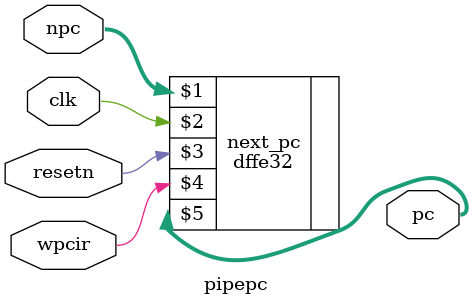
<source format=v>
module pipepc( npc,wpcir,clk,resetn,pc );
   input  [31:0] npc;
   input  wpcir,clk,resetn;
   output [31:0] pc;
	
   dffe32 next_pc(npc,clk,resetn,wpcir,pc);
endmodule

</source>
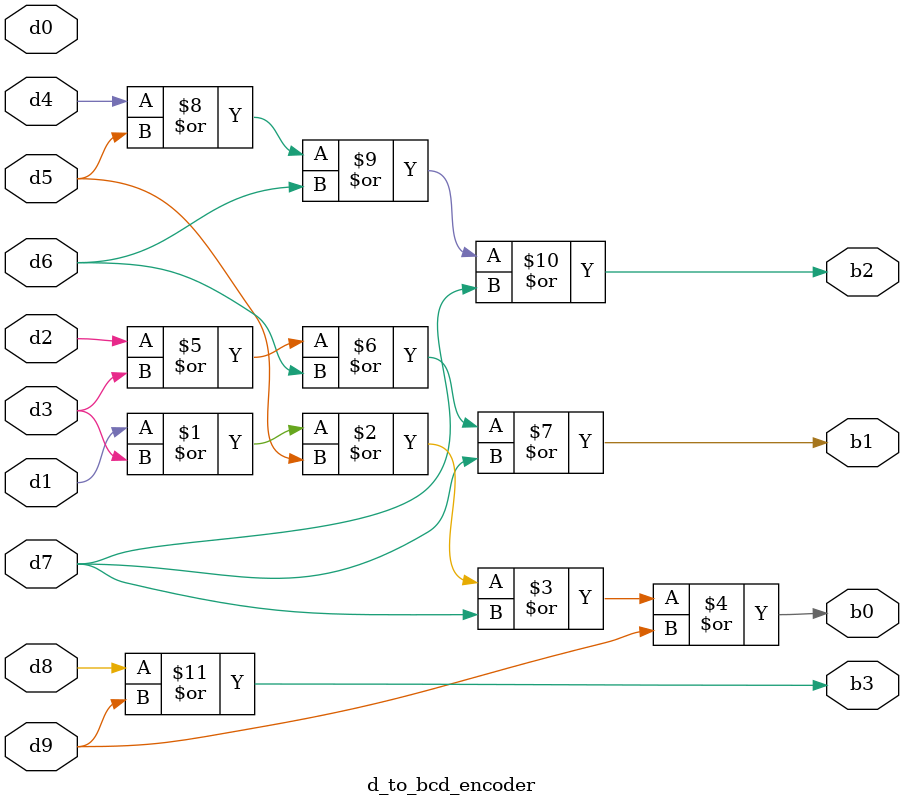
<source format=v>
module d_to_bcd_encoder(input d0,d1,d2,d3,d4,d5,d6,d7,d8,d9, output b0,b1,b2,b3);
 or(b0,d1,d3,d5,d7,d9);
 or(b1,d2,d3,d6,d7);
 or(b2,d4,d5,d6,d7);
 or(b3,d8,d9);
 endmodule

</source>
------------------------------
__Work to be completed__. Across the whole listing, how many lines contain the string "input"? Give the number and no more.

__Task output__. 3